We were flooded with memories: her childhood years without electricity, the time after Hurricane Bob when neighbors huddled. I think she loved that I was there to share it with her. I managed a cake, using a neighbor’s working oven. We had her birthday dinner by the light of many candles.
On the second day there was the constant roar of chainsaws and wood chippers as crews worked first to clear the roads. Throughout Oak Bluffs, broken trees littered the parks, snapped and hollow like papier maché piñatas.
Just before the power came back, I heard the crew whoop at 5 a.m. from a pole on Dukes County avenue. The daylight seemed suddenly harsh. The kitchen had a morning-after look, the party long over. My mother plodded through the kitchen in striped pajama bottoms and a T-shirt, her morning knees still stiff, talking as she brushed her teeth. I felt impatient suddenly, daunted by the melted ice puddling from the cooler bags, the spattered stove, but mostly by the evidence of my mother aging. I hoped I wouldn’t remember these moments. It hit me as I started to fill the kettle: I’m already missing what I think I won’t miss.
With the return of power came the endless television, access to Internet, a plane ticket back to Seattle.
“I wish you weren’t leaving,” my mother said.

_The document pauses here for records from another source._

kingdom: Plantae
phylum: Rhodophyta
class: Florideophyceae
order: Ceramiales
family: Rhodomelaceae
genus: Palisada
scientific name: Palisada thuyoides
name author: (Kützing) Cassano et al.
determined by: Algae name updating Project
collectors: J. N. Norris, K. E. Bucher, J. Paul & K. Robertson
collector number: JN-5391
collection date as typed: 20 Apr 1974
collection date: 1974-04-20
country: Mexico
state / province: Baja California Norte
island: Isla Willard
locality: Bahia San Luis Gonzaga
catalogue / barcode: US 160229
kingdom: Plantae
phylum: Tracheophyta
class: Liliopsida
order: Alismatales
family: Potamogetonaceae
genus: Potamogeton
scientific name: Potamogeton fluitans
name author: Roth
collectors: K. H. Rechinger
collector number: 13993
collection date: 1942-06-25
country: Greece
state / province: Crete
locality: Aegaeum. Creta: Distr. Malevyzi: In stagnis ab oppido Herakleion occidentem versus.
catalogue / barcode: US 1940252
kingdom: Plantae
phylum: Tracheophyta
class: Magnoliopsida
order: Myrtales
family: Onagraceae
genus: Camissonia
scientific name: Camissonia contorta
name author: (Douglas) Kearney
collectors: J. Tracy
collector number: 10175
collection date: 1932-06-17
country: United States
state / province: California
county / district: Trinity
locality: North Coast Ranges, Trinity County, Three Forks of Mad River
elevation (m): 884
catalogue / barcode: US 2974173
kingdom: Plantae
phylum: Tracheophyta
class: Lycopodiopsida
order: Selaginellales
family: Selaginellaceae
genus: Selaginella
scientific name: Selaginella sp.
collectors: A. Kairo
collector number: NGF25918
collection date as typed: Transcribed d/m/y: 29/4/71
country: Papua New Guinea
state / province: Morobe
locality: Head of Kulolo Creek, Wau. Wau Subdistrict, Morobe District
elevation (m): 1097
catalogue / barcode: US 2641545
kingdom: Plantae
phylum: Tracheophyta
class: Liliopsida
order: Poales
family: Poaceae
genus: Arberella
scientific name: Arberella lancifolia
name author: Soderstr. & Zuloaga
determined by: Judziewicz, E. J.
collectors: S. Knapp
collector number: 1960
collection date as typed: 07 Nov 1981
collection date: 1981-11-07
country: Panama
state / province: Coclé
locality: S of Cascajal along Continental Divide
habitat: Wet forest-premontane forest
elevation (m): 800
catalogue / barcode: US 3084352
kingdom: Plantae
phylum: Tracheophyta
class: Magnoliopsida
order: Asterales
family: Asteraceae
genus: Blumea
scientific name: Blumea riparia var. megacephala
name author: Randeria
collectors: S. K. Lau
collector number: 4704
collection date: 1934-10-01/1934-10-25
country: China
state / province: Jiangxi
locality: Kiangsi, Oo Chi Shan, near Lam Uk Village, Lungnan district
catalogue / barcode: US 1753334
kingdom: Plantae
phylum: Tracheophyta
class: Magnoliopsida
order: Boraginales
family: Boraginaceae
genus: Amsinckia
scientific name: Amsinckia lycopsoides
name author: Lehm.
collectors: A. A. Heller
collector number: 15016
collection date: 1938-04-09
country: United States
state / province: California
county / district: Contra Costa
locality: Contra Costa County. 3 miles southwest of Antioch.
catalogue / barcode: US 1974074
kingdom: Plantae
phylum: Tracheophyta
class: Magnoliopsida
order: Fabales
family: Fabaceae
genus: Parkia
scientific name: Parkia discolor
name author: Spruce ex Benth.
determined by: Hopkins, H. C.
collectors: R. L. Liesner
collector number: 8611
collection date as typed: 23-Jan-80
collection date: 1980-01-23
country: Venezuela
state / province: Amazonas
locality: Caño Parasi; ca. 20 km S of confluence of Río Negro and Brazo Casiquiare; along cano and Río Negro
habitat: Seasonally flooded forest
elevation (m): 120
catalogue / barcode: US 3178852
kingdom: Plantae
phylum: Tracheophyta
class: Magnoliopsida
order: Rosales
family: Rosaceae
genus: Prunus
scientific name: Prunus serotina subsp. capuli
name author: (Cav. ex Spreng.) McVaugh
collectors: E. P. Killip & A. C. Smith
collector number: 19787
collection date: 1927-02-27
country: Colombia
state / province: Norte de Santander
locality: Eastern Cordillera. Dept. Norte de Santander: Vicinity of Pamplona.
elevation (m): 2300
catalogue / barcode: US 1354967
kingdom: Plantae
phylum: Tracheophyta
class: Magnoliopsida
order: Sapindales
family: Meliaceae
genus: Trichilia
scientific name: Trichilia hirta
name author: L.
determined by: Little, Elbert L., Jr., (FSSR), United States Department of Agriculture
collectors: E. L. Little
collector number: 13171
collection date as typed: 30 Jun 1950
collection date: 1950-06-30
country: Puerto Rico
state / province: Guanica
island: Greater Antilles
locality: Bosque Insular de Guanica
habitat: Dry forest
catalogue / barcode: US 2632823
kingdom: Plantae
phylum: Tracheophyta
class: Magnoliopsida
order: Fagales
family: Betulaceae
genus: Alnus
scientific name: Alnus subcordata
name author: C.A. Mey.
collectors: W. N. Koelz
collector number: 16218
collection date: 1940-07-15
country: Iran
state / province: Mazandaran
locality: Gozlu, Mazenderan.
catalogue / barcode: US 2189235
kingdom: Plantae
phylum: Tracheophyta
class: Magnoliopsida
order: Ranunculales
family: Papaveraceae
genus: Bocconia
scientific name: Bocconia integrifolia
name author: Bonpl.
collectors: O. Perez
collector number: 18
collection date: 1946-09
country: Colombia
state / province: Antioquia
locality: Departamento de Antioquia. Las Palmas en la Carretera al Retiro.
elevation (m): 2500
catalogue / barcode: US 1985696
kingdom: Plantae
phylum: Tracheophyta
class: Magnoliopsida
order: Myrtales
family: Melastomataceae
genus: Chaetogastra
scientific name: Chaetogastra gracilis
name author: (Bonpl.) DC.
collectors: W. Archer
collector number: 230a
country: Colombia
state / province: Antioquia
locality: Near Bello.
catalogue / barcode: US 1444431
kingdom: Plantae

Packing, I realized I was the only one who had been upstairs during this stay. My father hasn’t been upstairs since his stroke 10 years ago. My mother avoids it because of her knees. There was no breeze to rustle the remaining leaves and not a single acorn left to drop after the storm. The quiet seemed ominous.
“I’ll miss you,” my mother said as I loaded my bags. She limped her way from the Stop & Shop parking lot all the way down the ferry dock. She said she probably wouldn’t stay until the boat left, but once I was up on the deck she never did walk away. In fact she waved and waved until the ferry made its turn into open water. As we docked, I got a text from my mother. The Steamship Authority worker near her had said, “Don’t worry. You always keep her in your heart.”
In my pocket I caressed one last acorn.
Peggy Sturdivant’s family has owned a Camp Ground cottage since 1962. She lives in Seattle.